I spent the day with a dear friend who has encountered some rough patches in her life over the last six months. We spent the day hunkered inside talking and eating cookies while our kids played. We ate tacos together, and our kids asked (again) if we were all related. I wasn't at a march because a friend needed someone to sit with her, and even though the day was tinted with a bit of sadness as we acknowledged all she has so bravely endured, it was a good day, one of healing.
But if I had gone to a march, I would've waved signs, held hands with my friends, and shouted loudly.
I wanted to march as a way to protest the hateful rhetoric--particularly towards women--that fueled our new president's campaign.

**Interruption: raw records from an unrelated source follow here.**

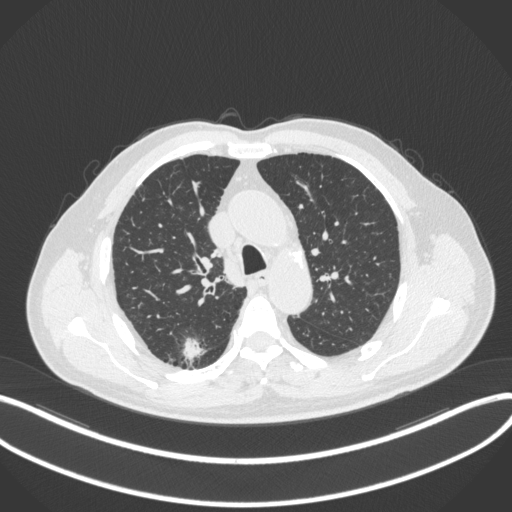
Chest CT, one axial slice; slice 262 of 366 in the series (ordered by position); 120 kVp; lung window (W 1500 / L -600 HU); 512 × 512 image matrix, field of view 400 × 400 mm. Patient: male, 69 years. From the clinical record (not read from this slice): clinical TNM (as recorded): T1b N0 M0; histopathological grade: G2-3.
Structures marked on this image (bounding box drawn by a radiologist):
- lung tumour (recorded histology: adenocarcinoma): bounding box [x1, y1, x2, y2] px = [178, 334, 206, 360]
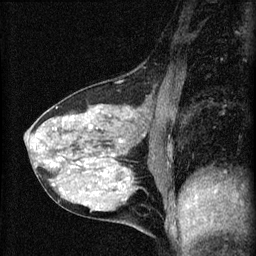
Breast MRI (dynamic contrast-enhanced), one sagittal slice. Position 24 of 60 along the scan axis. Dynamic contrast-enhanced series, image 2 of 4 at this slice position (ordered by acquisition). 1.5 T. TE 4.2 ms, TR 8.2 ms. 2 mm slice thickness. 256 × 256 image matrix, field of view 180 × 180 mm. Female patient, age 41 years.
Outlined on this slice (semi-automatic segmentation, software-assisted and operator-edited):
- analysis volume of interest (the breast-tissue region the enhancement analysis was run in; not a lesion): bounding box (x1, y1, x2, y2) in pixels: (25, 91, 166, 210)
- tumour enhancement mask (voxels above the 70 % enhancement threshold inside the analysis volume of interest): (33, 127, 98, 185)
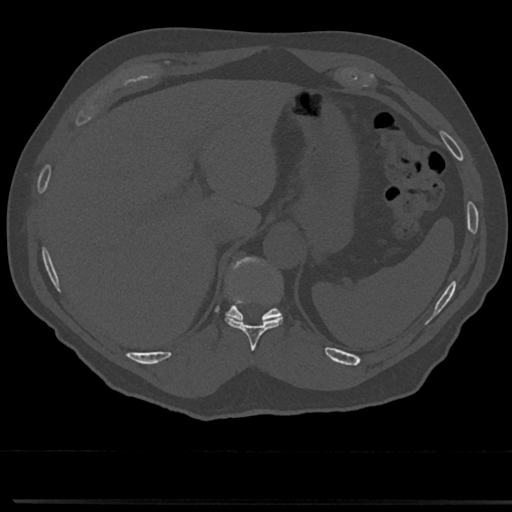
CT including the spine, one axial slice. Position 237 of 817 along the scan axis. 120 kVp. Bone window (W 1800 / L 400 HU). 512 × 512 image matrix. Male patient, age 61 years. From the clinical record (not read from this slice): primary cancer: prostate.
Annotated regions visible in this slice (semi-automatic segmentation, software-assisted and operator-edited):
- T10 vertebra: bounding box <225,273,283,349> (left, top, right, bottom; pixels)
- T11 vertebra: <227,260,281,322>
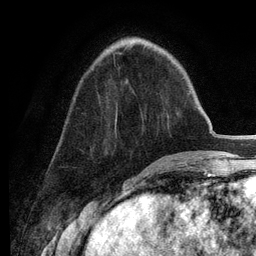
Breast MRI (dynamic contrast-enhanced), one axial slice; position 45 of 134 along the scan axis; cropped to one breast; dynamic contrast-enhanced series, time point 2 of 6 at this slice position (early post-contrast); 3 T; TE 2.8 ms, TR 7.3 ms; 1.2 mm slice thickness; 256 × 256 image matrix. Female patient.
Outlined on this slice (semi-automatic segmentation, software-assisted and operator-edited):
- enhancing-tissue mask used for the functional tumour volume (all voxels passing the contrast-enhancement thresholds inside the analysis volume; usually the tumour): box from (x=118, y=52) to (x=122, y=54) px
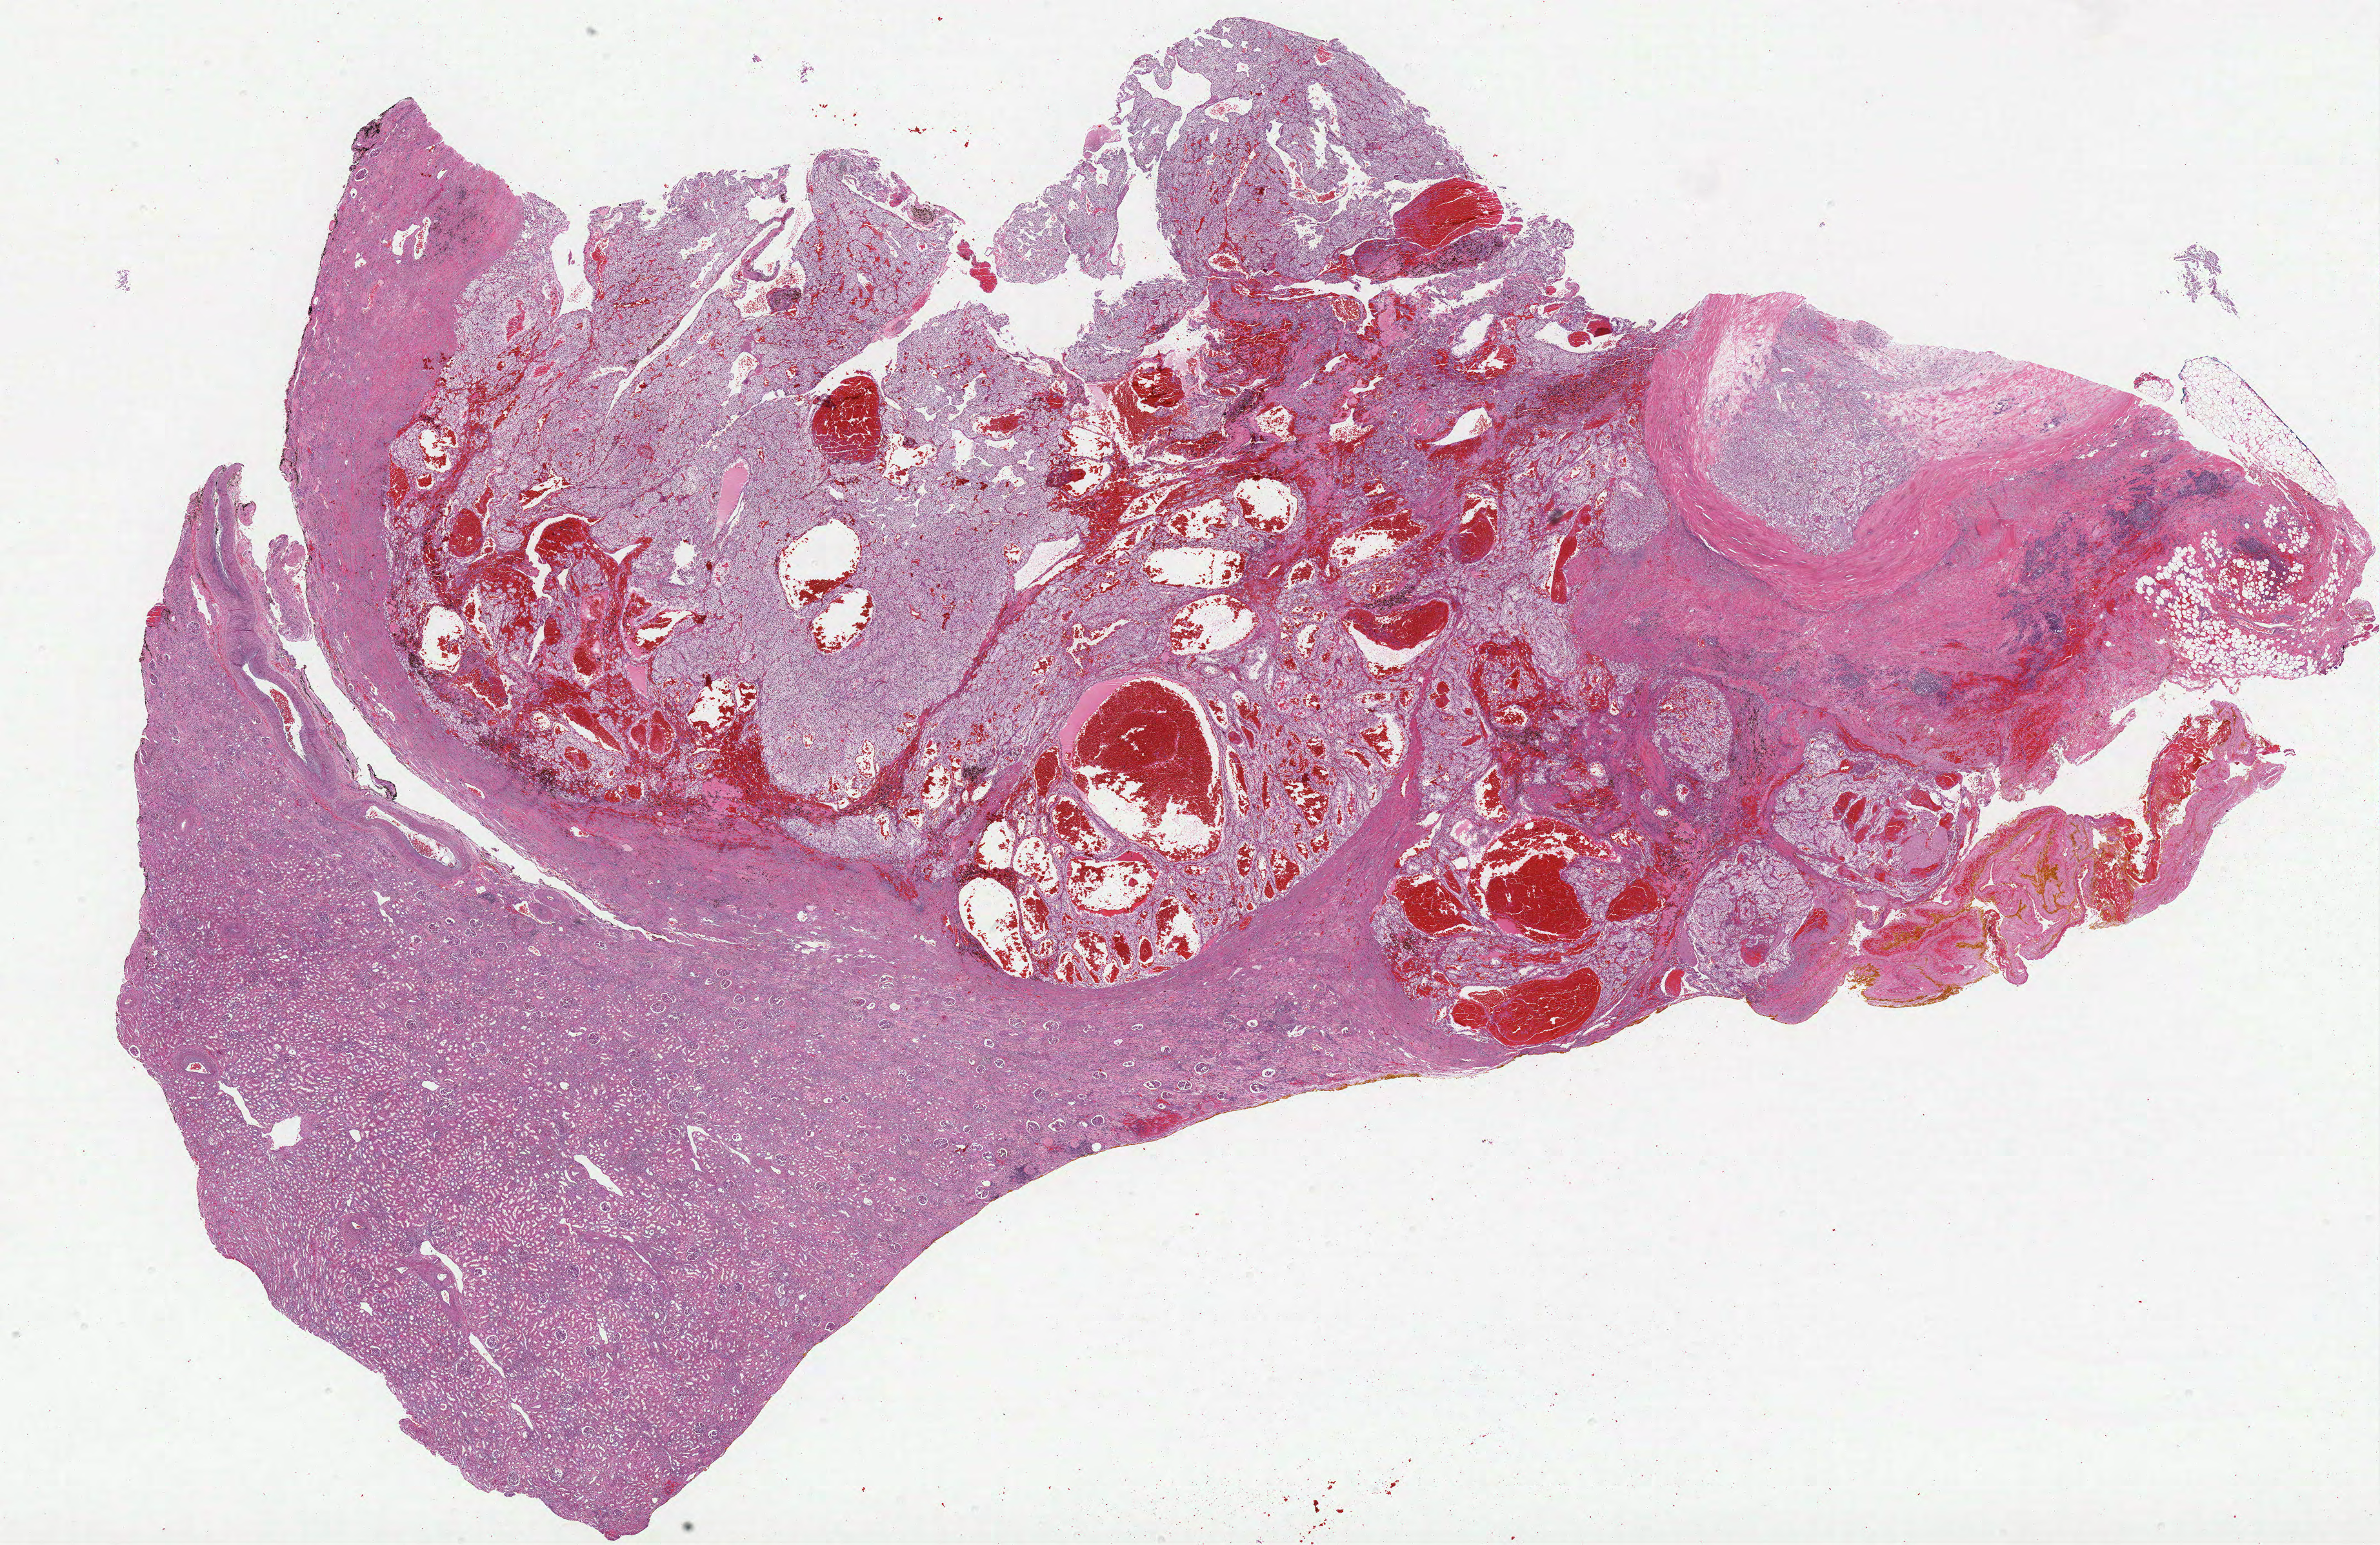
H&E-stained whole-slide image, shown as a low-resolution overview of the whole scanned area (about 29.5 x 19.1 mm, acquisition: 40x scan), formalin-fixed paraffin-embedded (FFPE) diagnostic section, kidney, primary tumour sample. Patient: male, age at initial diagnosis 78 years. Histologic grade: G3 (poorly differentiated).
Laterality: right. Pathologic diagnosis: Clear cell adenocarcinoma, NOS. AJCC pathologic stage: I.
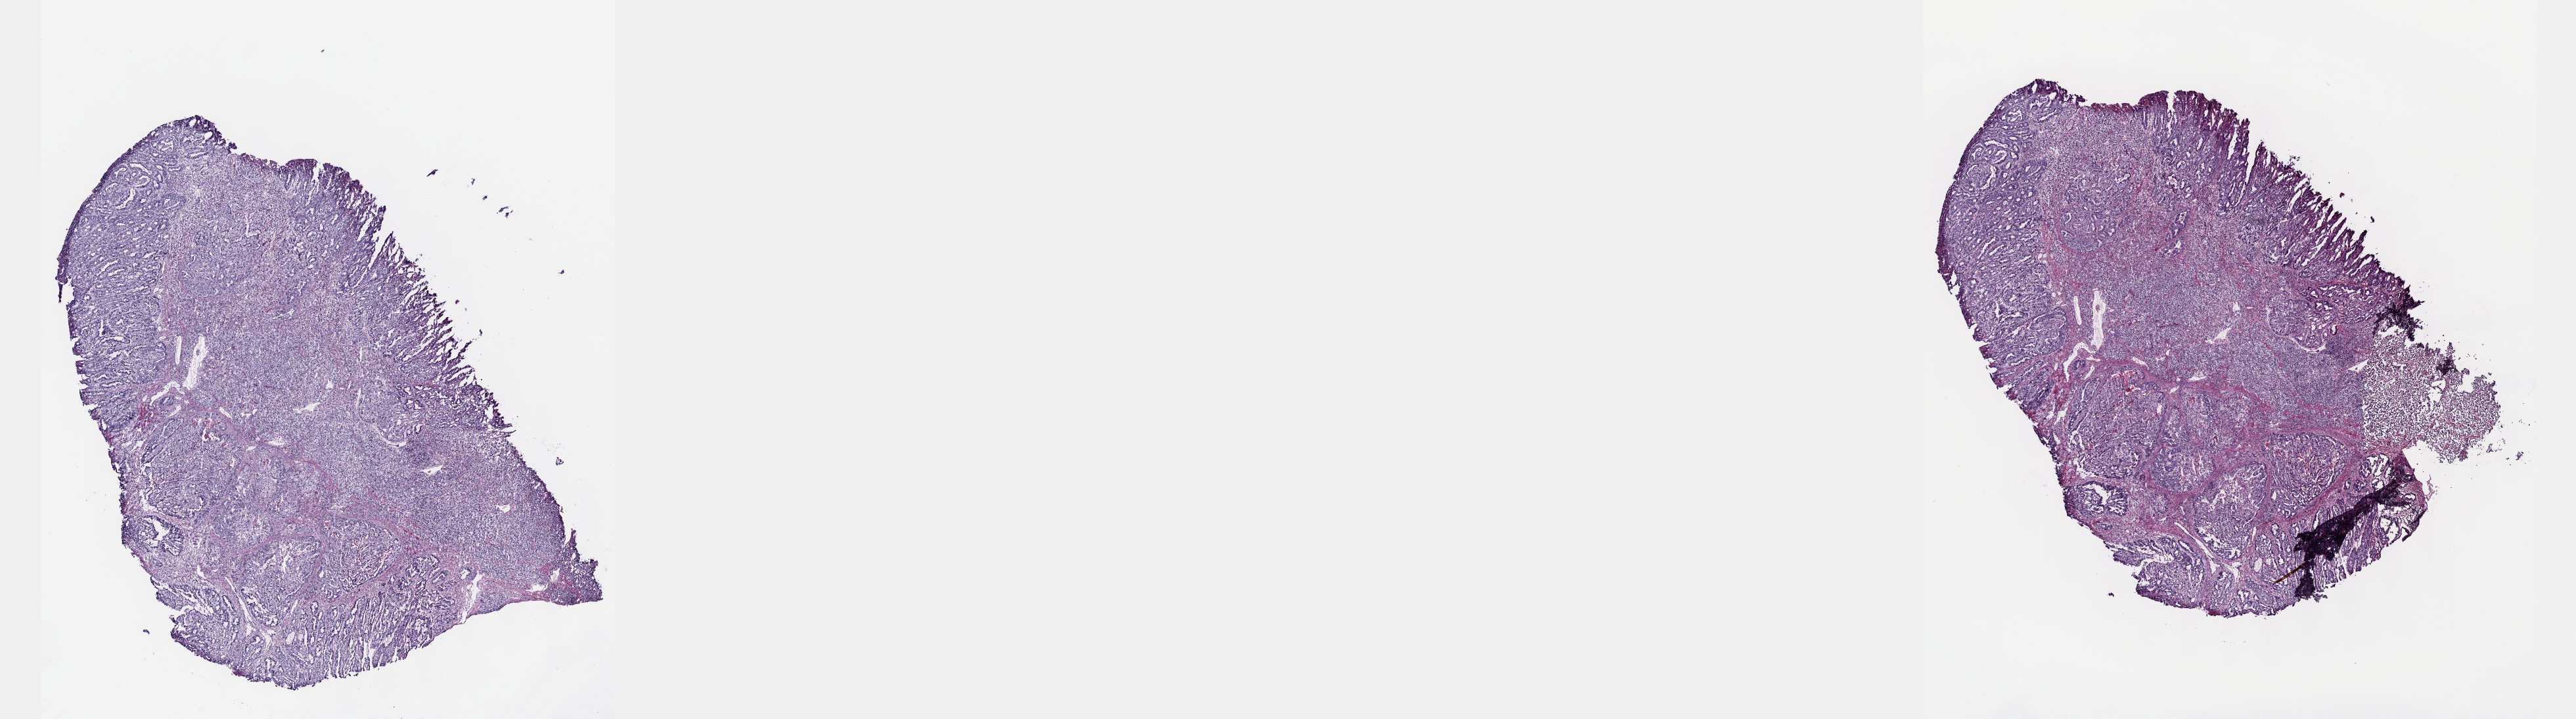
H&E whole-slide image — low-resolution overview of the scanned area, about 31.7 x 8.8 mm; frozen section from the top of the tissue portion; sample: primary tumour, stomach. Male patient; age at initial diagnosis 70 years. Histologic grade: G3 (poorly differentiated). Slide review estimates, as recorded: tumour cells 80%, tumour nuclei 80%, normal cells 0%, stromal cells 20%, necrosis 0%. Inflammatory infiltration, as recorded: lymphocyte infiltration 40%, monocyte infiltration 20%, neutrophil infiltration 20%.
Pathologic diagnosis: Signet ring cell carcinoma. AJCC pathologic stage: IV (7th edition).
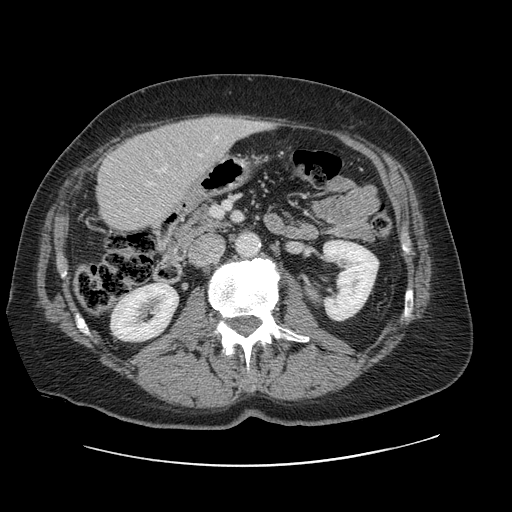
Contrast-enhanced abdominal CT, one axial slice; slice 31 of 138 in the series (ordered by position); intravenous contrast given; soft-tissue window (W 400 / L 40 HU); 512 × 512 image matrix, field of view 402 × 402 mm. Case-level facts recorded for this patient, not image findings: patient: male, age 46 years at operation; diagnosis: colorectal cancer liver metastases, imaged before liver resection; multiple liver metastases: no; largest metastasis: 3.3 cm; chemotherapy before resection: no.
Structures marked on this image (expert manual segmentation):
- hepatic veins: bounding box <200,136,219,156> (left, top, right, bottom; pixels)
- liver: <98,117,263,232>
- planned liver remnant (the part of the liver to remain after resection): <98,133,185,232>
- portal vein (with intrahepatic branches): <158,168,166,172>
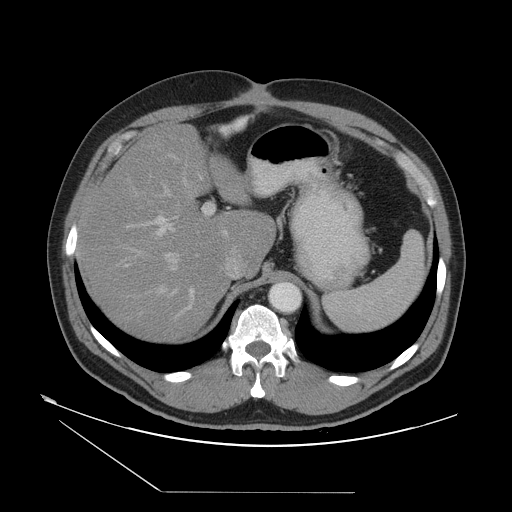
Contrast-enhanced abdominal CT, one axial slice; position 35 of 55 along the scan axis; reconstruction kernel STANDARD; 120 kVp; soft-tissue window (W 400 / L 40 HU); 5 mm slice thickness; 512 × 512 image matrix, field of view 454 × 454 mm. From the clinical record (not read from this slice): patient: male, age 33 years at operation; diagnosis: colorectal cancer liver metastases, imaged before liver resection; multiple liver metastases: yes; largest metastasis: 0.3 cm; disease in both lobes: yes.
Outlined on this slice (expert manual segmentation):
- hepatic veins: box from (x=128, y=179) to (x=197, y=320) px
- liver: (x=79, y=123)–(x=275, y=340)
- planned liver remnant (the part of the liver to remain after resection): (x=80, y=146)–(x=274, y=340)
- portal vein (with intrahepatic branches): (x=124, y=155)–(x=227, y=319)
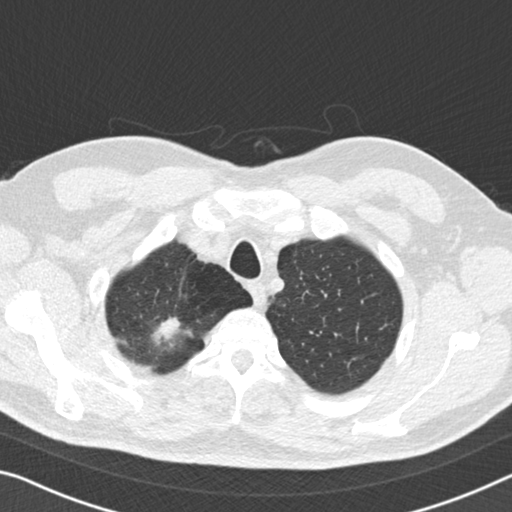
Low-dose screening chest CT, one axial slice; slice 145 of 167 in the series (ordered by position); reconstruction kernel B30f; 120 kVp; lung window (W 1500 / L -600 HU); 2 mm slice thickness; 512 × 512 image matrix, field of view 336 × 336 mm.
Outlined on this slice (expert manual segmentation):
- lesion 1 (tumor, upper lobe of right lung): bounding box (x1, y1, x2, y2) in pixels: (150, 318, 181, 344)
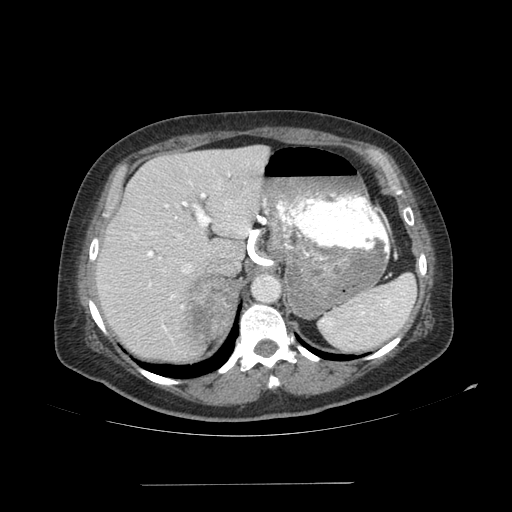
Contrast-enhanced abdominal CT, one axial slice. Slice 77 of 113 in the series (ordered by position). Soft-tissue window (W 400 / L 40 HU). 2.5 mm slice thickness. 512 × 512 image matrix, field of view 440 × 440 mm. Patient: female, 67 years. Case-level facts recorded for this patient, not image findings: diagnosis: adrenocortical carcinoma; tumour side: right adrenal; tumour size at pathology: 9.8 cm; Ki-67 index: 59 %; stage (as recorded): 4.
Annotated regions visible in this slice (semi-automatically segmented with operator editing):
- mass: bounding box <183,275,237,339> (left, top, right, bottom; pixels)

I wanted to march because sexual assault is as common as white bread on grocery store shelves. I wanted to march for Kelsey, a woman I went to high school with, who was beaten and then murdered by her husband a few years ago. I wanted to march for the Hispanic woman who showed up at a shelter I volunteered at, her hands shaking, her kids crying, her face red and streaked with tears. I wanted to march for that one time back in 9th grade when I said no to a boy, but he did not respect my no. I wanted to march to show support for the millions of women in our country whose no is not respected.
I wanted to march for my daughter--a fiery girl with a competitive streak--my daughter who once had a near stranger say to her: "I bet you're bossy, aren't you?"
I wanted to march for one of my current students--a strong, single, Muslim mother of four kids who told me she feared for her daughters' safety as Muslim kids growing up in a small, Midwestern town.
I wanted to march for more fair treatment of women at work. For my friend who was once told by a colleague, "You should smile more."
I wanted to march for the women in my faith circle who have been belittled by men of faith, who have had their questions silenced and their gifts ignored.
I wanted to march for my son--a little boy who witnessed domestic violence at an early age. I wanted to show him all the strong men who show their strength not in how hard they can hit a woman, not in how much they can control a woman, but men who show their strength by marching alongside women.
|My friend participated in the Omaha women's march. She sent me this picture; the sign says:|
"I march for my mom, my grandma, my aunts, my cousins, my teachers, my friends, and for that girl over there that I don't even know. My future wife."
While women have many of the same legal rights as men, we are often not treated as such. The women's march was a multi-dimensional show of solidarity over the many, many issues that impact women today. Marches and protests have been important events in our culture. They can be incredible displays of unity and give folks a renewed strength to fight for justice. My friends who participated in these women's marches are amazing people who put their feet to the road on a daily basis helping others, who work tirelessly to raise kind kids (some of whom are not even their own); their participation in a women's march was just an added layer of advocacy.
I was not frightened by these marches. Instead, I was encouraged to see millions of women, men, and kids exercising their rights and marching around the world in a (mostly) peaceful display of solidarity, each with their own reasons. It was refreshing to see such unity despite how divided our nation and world seem to be lately. If you marched last weekend (or wanted to march): why did you? I'd love to hear your reasons!